Full Text of the Excerpt

DANIEL JORDAN:
We want to talk at length about the Southern Regional Council and perhaps we should establish a little background before we get into the formal origins. It seems to me that the background might include the impact of World War II on race relations. Many people believe that this is a real turning point for a lot of reasons. Apparently you perceived that things were changing as a result of the war and wrote an article entitled, "Nearer and Nearer the Precipice" in the Atlantic Monthly in which you offered an assessment of race relations and also some advice as to what might be done. Would you summarize your feelings in that article and some of the context of World War II in race relations?
WILLIAM H. TURPIN:
And the reaction to that article.
VIRGINIUS DABNEY:
Yes. At that time, race relations were becoming increasingly tense. It looked as if we were going to have riots in various places. I thought that we in Virginia were in danger of these riots. Some of the more radical Negro leaders were pushing for integration now and threatening to march on Washington. Rumors were going around that people were to be assassinated with ice picks; everybody was getting so tense that it seemed to me that a halt had to be called, at least temporarily. My article was very badly received by the blacks. In fact, one of them compared me to Hitler and called me a racist. I turned out to be correct as to my prophecy that the riots were on the way because the Detroit and Harlem riots occurred that summer. The article appeared the preceding January.

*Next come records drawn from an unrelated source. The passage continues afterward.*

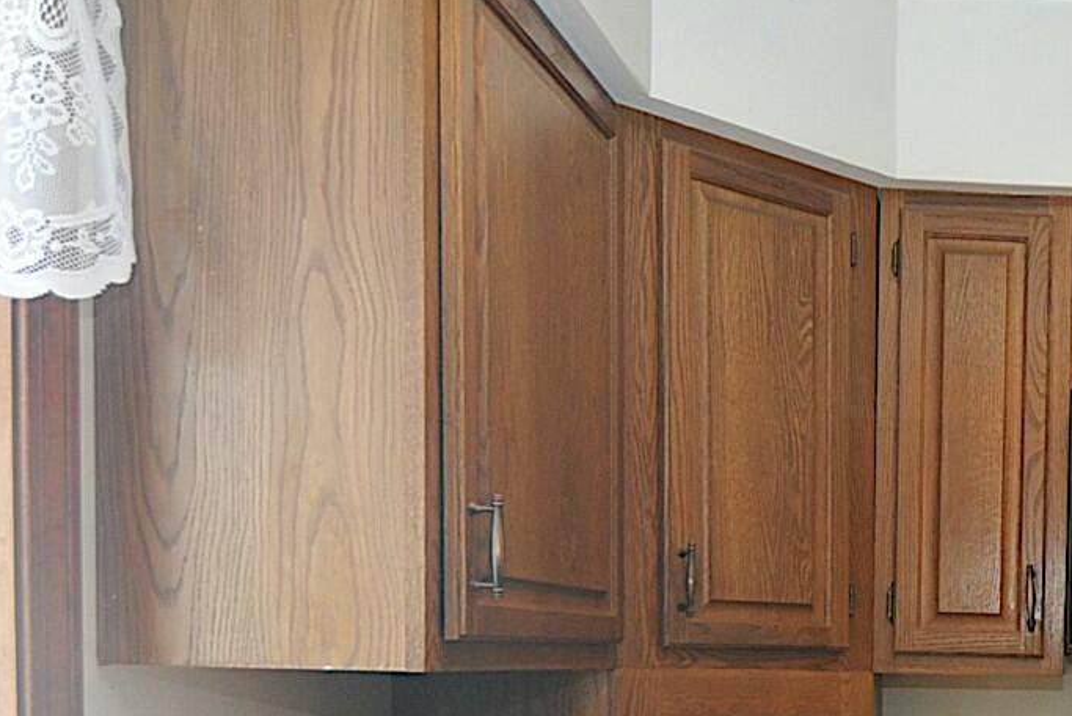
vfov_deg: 27.4
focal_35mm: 47
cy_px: 681
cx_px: 1188
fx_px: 1400
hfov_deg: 35.6
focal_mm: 10
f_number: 3.5
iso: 400
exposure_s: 1/60
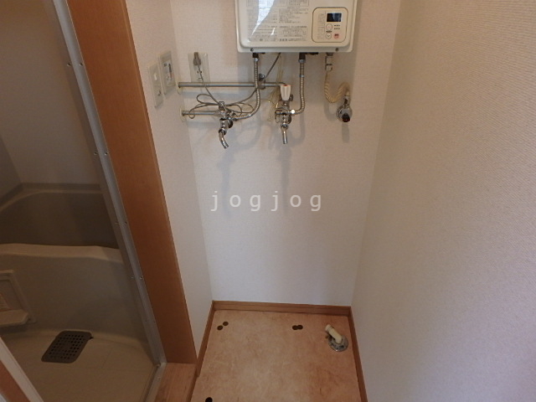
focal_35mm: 21
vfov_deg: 63.4
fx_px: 325
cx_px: 268
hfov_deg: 79.0
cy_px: 201
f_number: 3.5
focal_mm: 3.7
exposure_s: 1/30
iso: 200
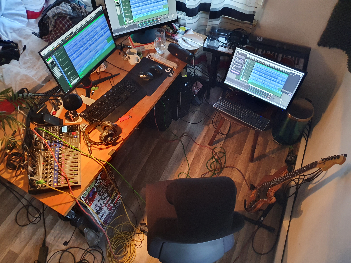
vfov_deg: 53.1
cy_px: 132
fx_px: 264
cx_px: 176
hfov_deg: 67.3
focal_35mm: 26
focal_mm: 4.32
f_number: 1.5
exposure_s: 1/50
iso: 400
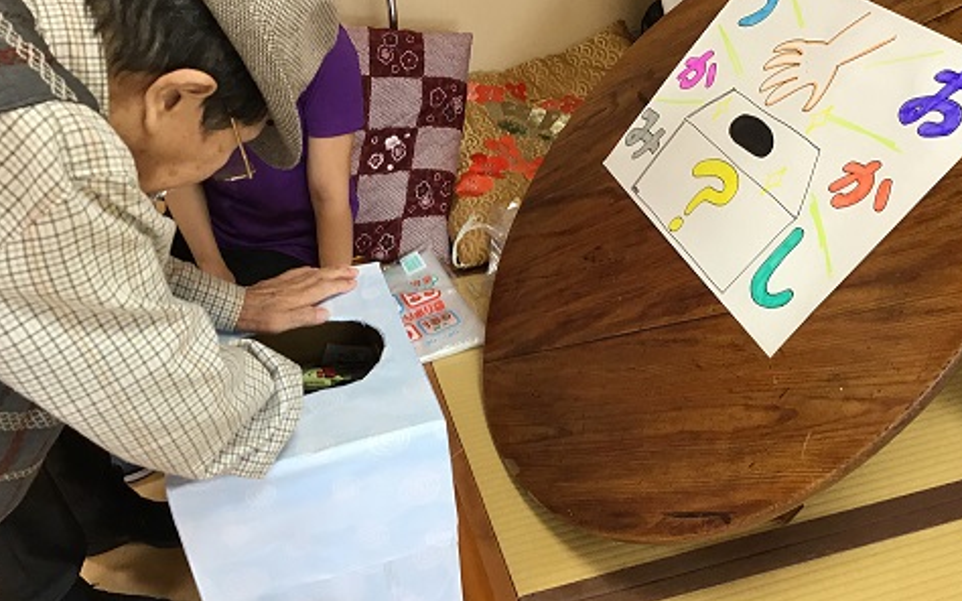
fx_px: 891
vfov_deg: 37.3
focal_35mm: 34
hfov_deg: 56.7
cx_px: 483
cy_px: 300
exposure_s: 1/30
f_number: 2.4
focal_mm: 3.3
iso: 32
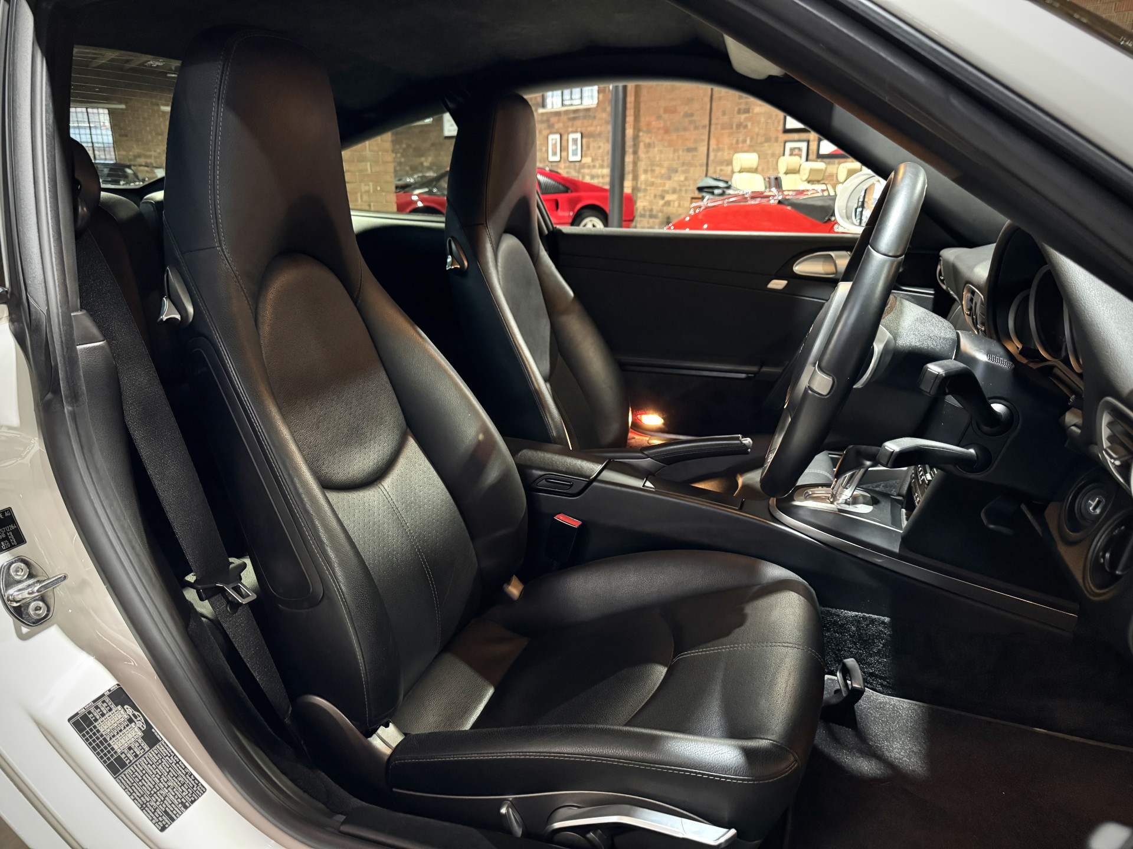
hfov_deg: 71.6
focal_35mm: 24
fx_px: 786
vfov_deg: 56.8
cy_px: 424
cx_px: 566
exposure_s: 1/25
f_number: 1.78
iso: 1000
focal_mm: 6.76
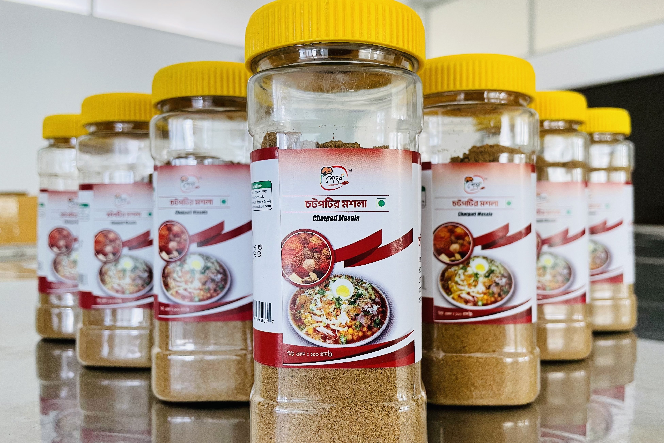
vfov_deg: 46.4
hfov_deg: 65.5
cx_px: 343
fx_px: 516
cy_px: 220
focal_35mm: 28
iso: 125
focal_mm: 4.2
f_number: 1.6
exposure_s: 1/60
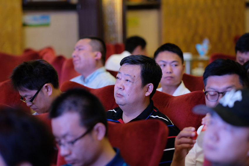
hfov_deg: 15.2
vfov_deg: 10.2
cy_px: 83
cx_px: 124
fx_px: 933
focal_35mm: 135
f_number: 2
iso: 800
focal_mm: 90
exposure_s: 1/100
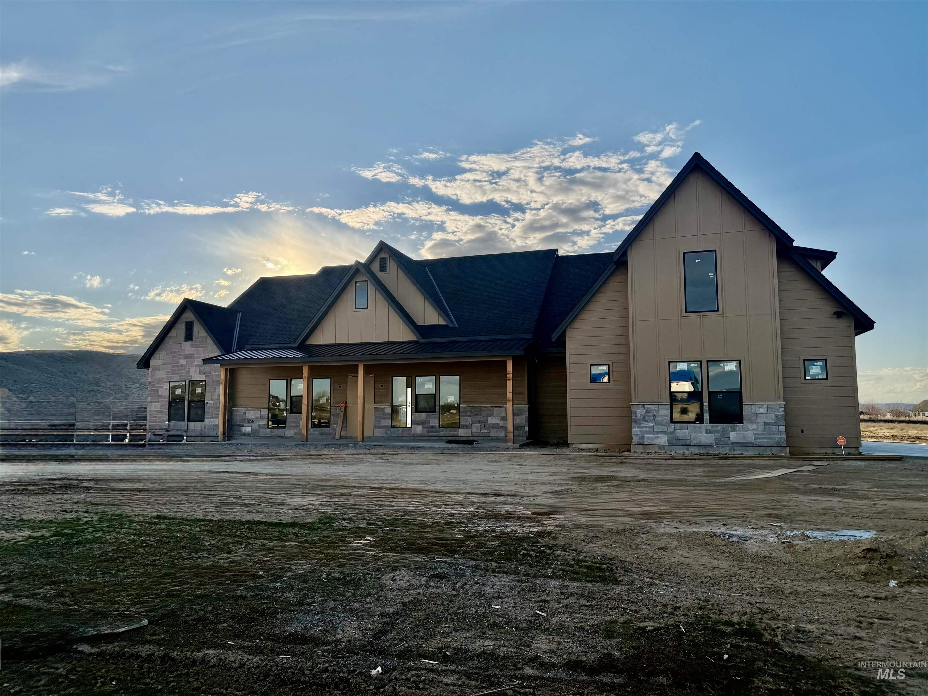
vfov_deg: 56.8
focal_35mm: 24
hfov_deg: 71.6
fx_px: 643
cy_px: 348
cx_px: 464
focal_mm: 6.76
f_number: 1.78
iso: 80
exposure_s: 1/5714
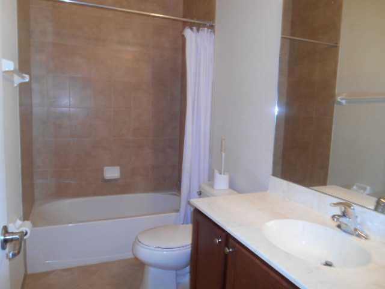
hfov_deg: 67.3
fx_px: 289
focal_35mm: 26
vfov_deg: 53.1
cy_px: 144
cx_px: 192
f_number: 3.4
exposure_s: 1/25
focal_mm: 4.7
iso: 200
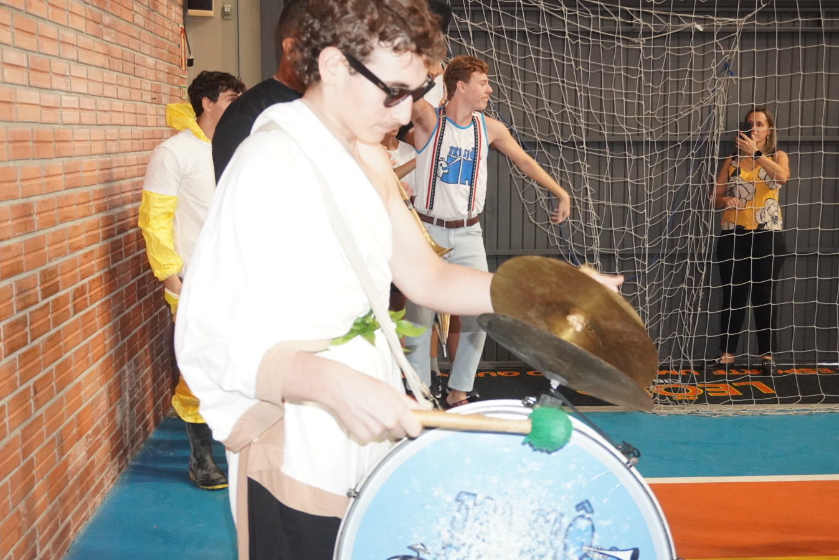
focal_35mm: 49
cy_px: 282
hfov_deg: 40.6
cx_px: 421
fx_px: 1133
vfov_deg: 27.8
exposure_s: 1/160
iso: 3200
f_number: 4.5
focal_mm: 27
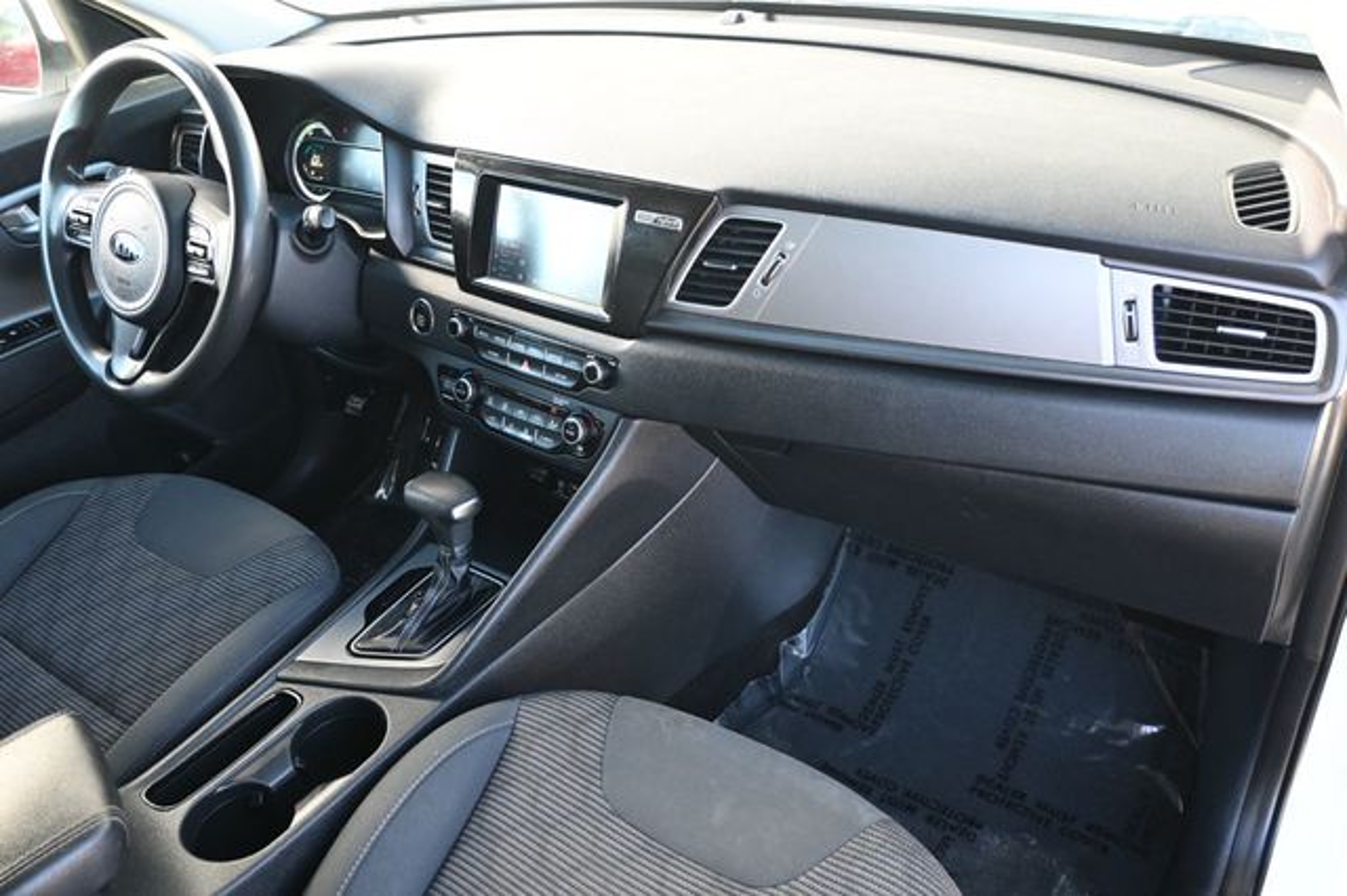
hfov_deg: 64.6
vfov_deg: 45.6
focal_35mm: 28
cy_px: 448
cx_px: 674
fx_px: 1066
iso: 1000
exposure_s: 1/125
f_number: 3.8
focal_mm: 19
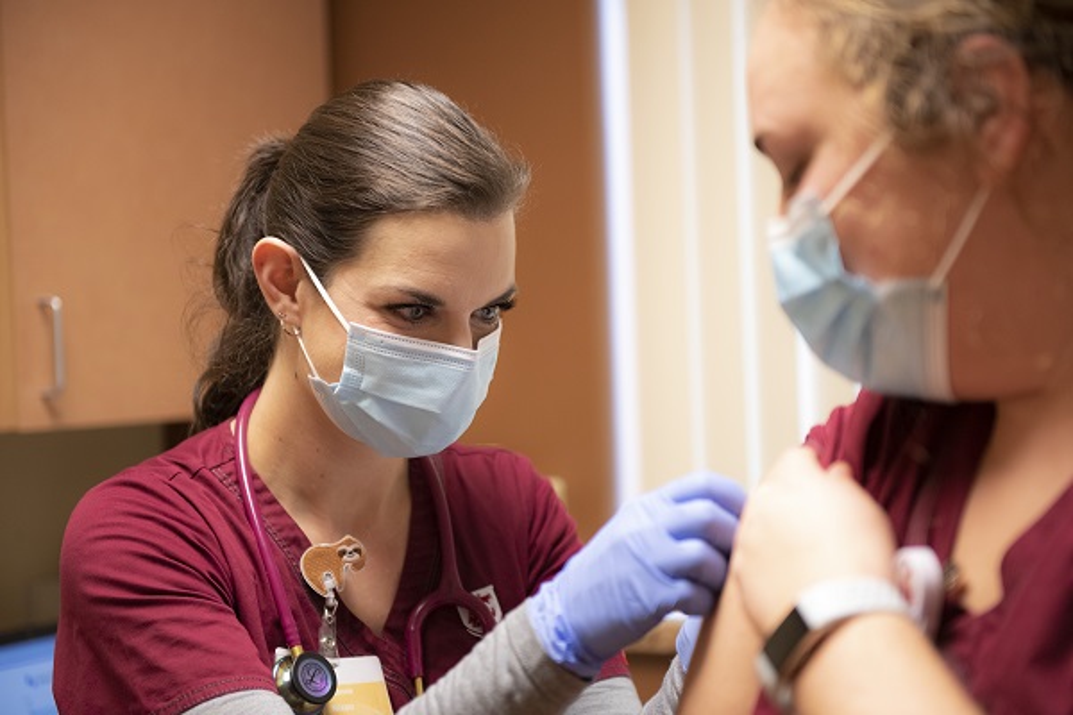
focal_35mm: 70
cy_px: 358
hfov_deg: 28.8
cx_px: 536
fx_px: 2086
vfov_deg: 19.5
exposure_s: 1/160
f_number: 2.8
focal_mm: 70
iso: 2000
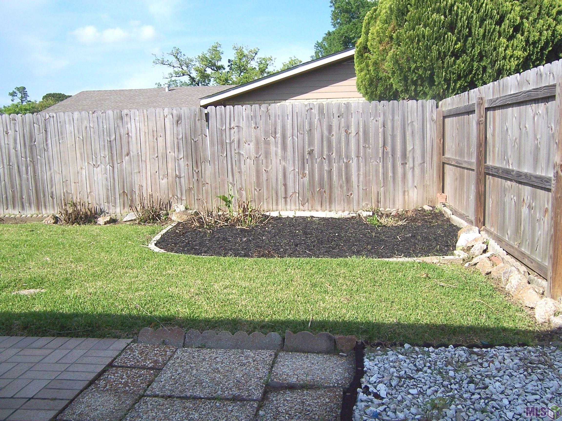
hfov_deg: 55.4
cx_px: 281
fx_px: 536
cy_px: 210
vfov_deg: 42.9
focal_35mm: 33
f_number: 3.4
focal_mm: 5.5
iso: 80
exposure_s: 1/1000
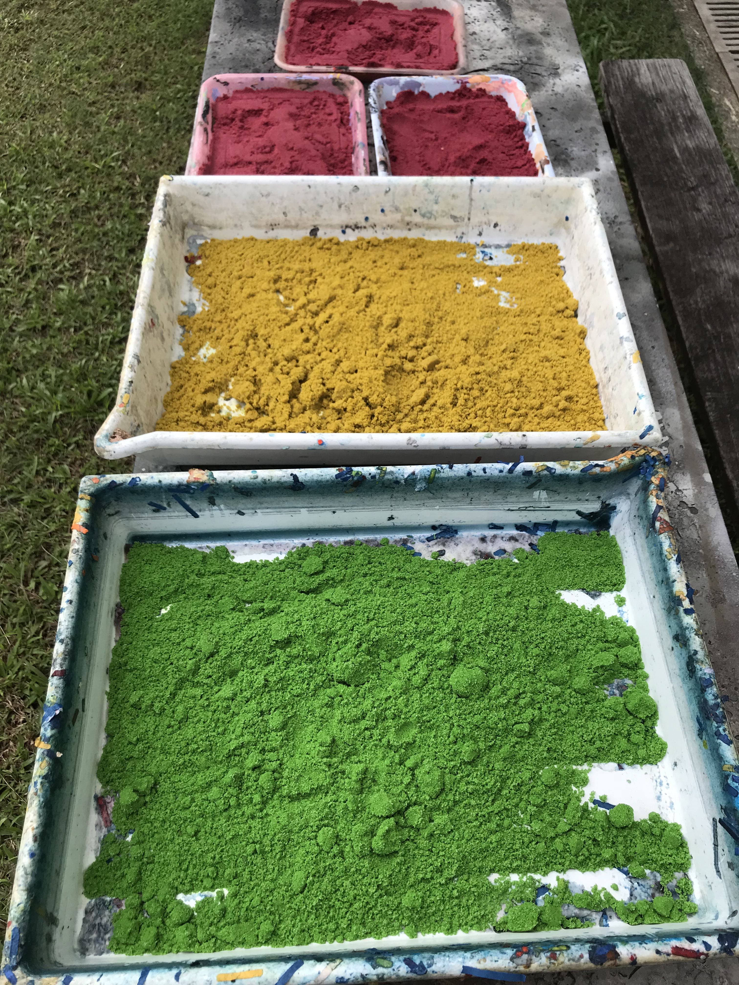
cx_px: 370
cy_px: 492
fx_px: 797
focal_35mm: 28
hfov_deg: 49.7
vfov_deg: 63.4
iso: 20
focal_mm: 3.99
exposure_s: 1/958
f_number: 1.8
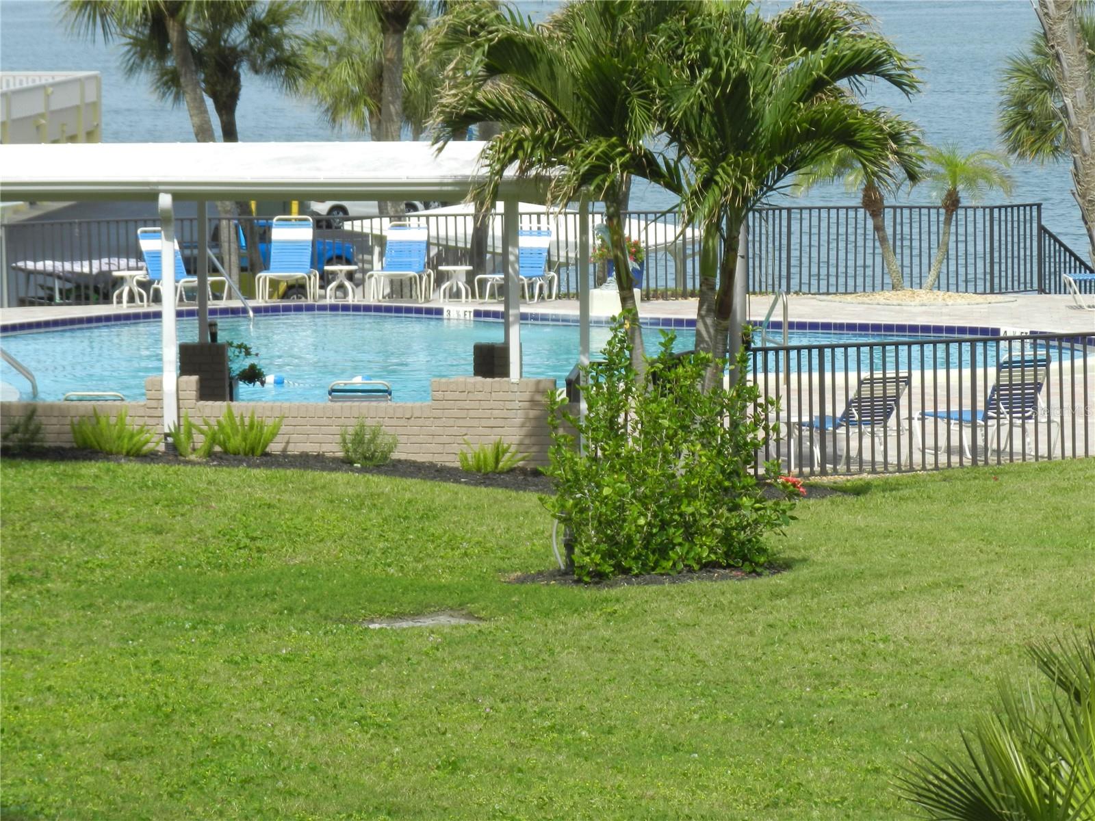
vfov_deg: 9.3
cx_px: 548
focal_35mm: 160
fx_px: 5061
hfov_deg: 12.3
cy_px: 410
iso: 160
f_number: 5.3
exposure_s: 1/800
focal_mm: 28.4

I didn't know whether the piece would do any good; I was just alarmed over the situation and hoped that maybe people would wake up to the danger.
WILLIAM H. TURPIN:
In that article, did you suggest a withdrawal of progress that had been made, or just a stop in any further progress or just a caution in proceeding into some radical changes that had been suggested?
VIRGINIUS DABNEY:
I certainly didn't suggest that things go backward. think . . . I haven't read the article in a long time, but I think I said that things should remain at the status quo until we could win the war, and that all this agitation and stirring up of people's emotions was damaging to the war effort
WILLIAM H. TURPIN:
This has been called the really low point of esteem that people held you in as a liberal of the South at that time. Do you think that's correct, do you think that you got the most criticism of your position at this time?
DANIEL JORDAN:
Among so-called liberals, let's say.
WILLIAM H. TURPIN:
Of the liberals.
VIRGINIUS DABNEY:
Well, there might have been other low points, I don't know. I think that it was probably just as low during massive resistance. We can talk about that later.